§ Tâche brève 1:
Répondez à ces questions sur l'extrait consacré à l'abattoir :
(a) En quelle année la communauté vendit-elle son local servant au débit de viandes ?
(b) Quel texte obligea chaque commune à construire des abattoirs ?
(c) Quel métier exerçait Joseph Granget ?
§ Tâche brève 2: Reproduisez à l'identique le passage de l'extrait sur l'abattoir compris entre « En avril 1825, sous » et « fermiers de l'octroi. », ces deux bornes incluses.
---------- Extrait retenu
L'abattoir, sa création

Depuis des siècles, la communauté possédait une halle où, quelques années avant 1789, elle avait aménagé un local servant au débit de viandes. Dans le langage des métiers, ce lieu s'appelait une tuerie (1) ou écorcherie. Il était situé place « Parmentier » proche de la maison commune. (2) En 1793, elle le vendit.

Le tuage se fit alors soit dans la boutique du boucher, soit dans la rue. On peut concevoir les graves inconvénients que devait représenter une telle activité. Au danger de voir les animaux furieux s'échapper après un coup mal assuré se joignait celui des miasmes putrides qui s'exhalaient des substances répandues autour de cet espace et du sang des bêtes abattues coulant au milieu de la fange des ruisseaux.

Sous le Premier Empire, pour remédier à une pratique qui ne s'accordait pas avec l'hygiène, le législateur, par décret du 10 novembre 1807, mit chaque commune dans l'obligation de construire des abattoirs. La nécessité d'obtenir une viande saine, indispensable à la santé publique, s'imposait. L'inspiration religieuse, vision cruelle du péché de crime alimentaire, contribua également à la rédaction de ce texte de loi. Seule subsistait, pour les propriétaires, pour l'usage personnel, la faculté d'abattre des porcs dans un lieu clos et séparé de la voie publique. Ces tueries ne présentaient pas les mêmes inconvénients que pour les gros bestiaux. (3) 

En avril 1825, sous la direction municipale de Légier de Montfort, Joseph Granget, maçon patenté, mandaté en qualité d'expert, rédigea un devis descriptif des travaux touchant à la rénovation des lieux. L'endroit projeté se trouvait au rez-de-chaussée de la salle de la maison commune, il était constitué d'une pièce unique : la « matérie (4) » pavée avec des « cailloux ordinaires », très accessible au travail des bouchers et aux contrôles exercés par les fermiers de l'octroi.
--------------------
---------- Données fournies
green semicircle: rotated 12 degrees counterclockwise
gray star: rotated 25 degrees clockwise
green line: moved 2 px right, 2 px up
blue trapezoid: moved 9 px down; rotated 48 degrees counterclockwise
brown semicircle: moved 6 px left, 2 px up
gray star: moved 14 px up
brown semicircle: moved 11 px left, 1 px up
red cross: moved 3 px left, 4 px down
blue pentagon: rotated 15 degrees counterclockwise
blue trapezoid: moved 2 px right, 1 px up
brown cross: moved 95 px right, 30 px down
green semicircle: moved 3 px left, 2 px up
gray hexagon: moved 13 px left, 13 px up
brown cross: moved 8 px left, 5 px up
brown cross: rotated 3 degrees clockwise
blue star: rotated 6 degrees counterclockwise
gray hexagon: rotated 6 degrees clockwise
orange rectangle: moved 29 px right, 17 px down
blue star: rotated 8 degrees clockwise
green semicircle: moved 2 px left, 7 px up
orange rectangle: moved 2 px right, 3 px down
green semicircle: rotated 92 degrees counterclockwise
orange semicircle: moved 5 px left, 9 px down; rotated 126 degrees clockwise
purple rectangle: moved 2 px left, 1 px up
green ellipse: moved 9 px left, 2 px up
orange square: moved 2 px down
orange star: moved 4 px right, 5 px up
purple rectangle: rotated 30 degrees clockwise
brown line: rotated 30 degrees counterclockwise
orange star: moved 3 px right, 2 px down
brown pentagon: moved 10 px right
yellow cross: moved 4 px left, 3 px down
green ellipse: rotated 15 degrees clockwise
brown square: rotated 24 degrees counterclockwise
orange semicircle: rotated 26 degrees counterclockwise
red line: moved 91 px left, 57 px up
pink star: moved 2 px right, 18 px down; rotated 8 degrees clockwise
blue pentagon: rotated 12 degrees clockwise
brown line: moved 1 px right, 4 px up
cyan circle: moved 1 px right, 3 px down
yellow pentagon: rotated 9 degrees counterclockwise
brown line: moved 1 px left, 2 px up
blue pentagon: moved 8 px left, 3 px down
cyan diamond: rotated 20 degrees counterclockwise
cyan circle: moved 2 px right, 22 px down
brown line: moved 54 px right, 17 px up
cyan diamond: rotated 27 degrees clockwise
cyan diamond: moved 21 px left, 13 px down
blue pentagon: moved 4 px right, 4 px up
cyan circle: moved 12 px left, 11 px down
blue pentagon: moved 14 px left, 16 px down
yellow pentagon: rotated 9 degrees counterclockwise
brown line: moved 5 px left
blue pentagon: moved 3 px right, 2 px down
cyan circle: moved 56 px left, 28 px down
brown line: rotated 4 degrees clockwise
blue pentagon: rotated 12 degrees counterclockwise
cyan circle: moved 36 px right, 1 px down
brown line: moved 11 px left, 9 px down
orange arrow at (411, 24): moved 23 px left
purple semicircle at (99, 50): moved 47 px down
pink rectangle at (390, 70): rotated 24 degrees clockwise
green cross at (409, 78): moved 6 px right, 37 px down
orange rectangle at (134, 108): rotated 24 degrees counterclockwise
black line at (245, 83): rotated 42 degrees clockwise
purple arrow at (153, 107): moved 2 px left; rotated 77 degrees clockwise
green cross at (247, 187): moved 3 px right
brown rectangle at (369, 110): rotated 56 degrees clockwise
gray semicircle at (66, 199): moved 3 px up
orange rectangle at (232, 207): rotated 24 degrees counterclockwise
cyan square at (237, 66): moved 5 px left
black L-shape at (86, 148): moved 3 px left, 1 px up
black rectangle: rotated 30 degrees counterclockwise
--------------------
§ Réponse finale 1:
(a) En 1793.
(b) Le décret du 10 novembre 1807.
(c) Il était maçon patenté.

§ Réponse finale 2:
En avril 1825, sous la direction municipale de Légier de Montfort, Joseph Granget, maçon patenté, mandaté en qualité d'expert, rédigea un devis descriptif des travaux touchant à la rénovation des lieux. L'endroit projeté se trouvait au rez-de-chaussée de la salle de la maison commune, il était constitué d'une pièce unique : la « matérie (4) » pavée avec des « cailloux ordinaires », très accessible au travail des bouchers et aux contrôles exercés par les fermiers de l'octroi.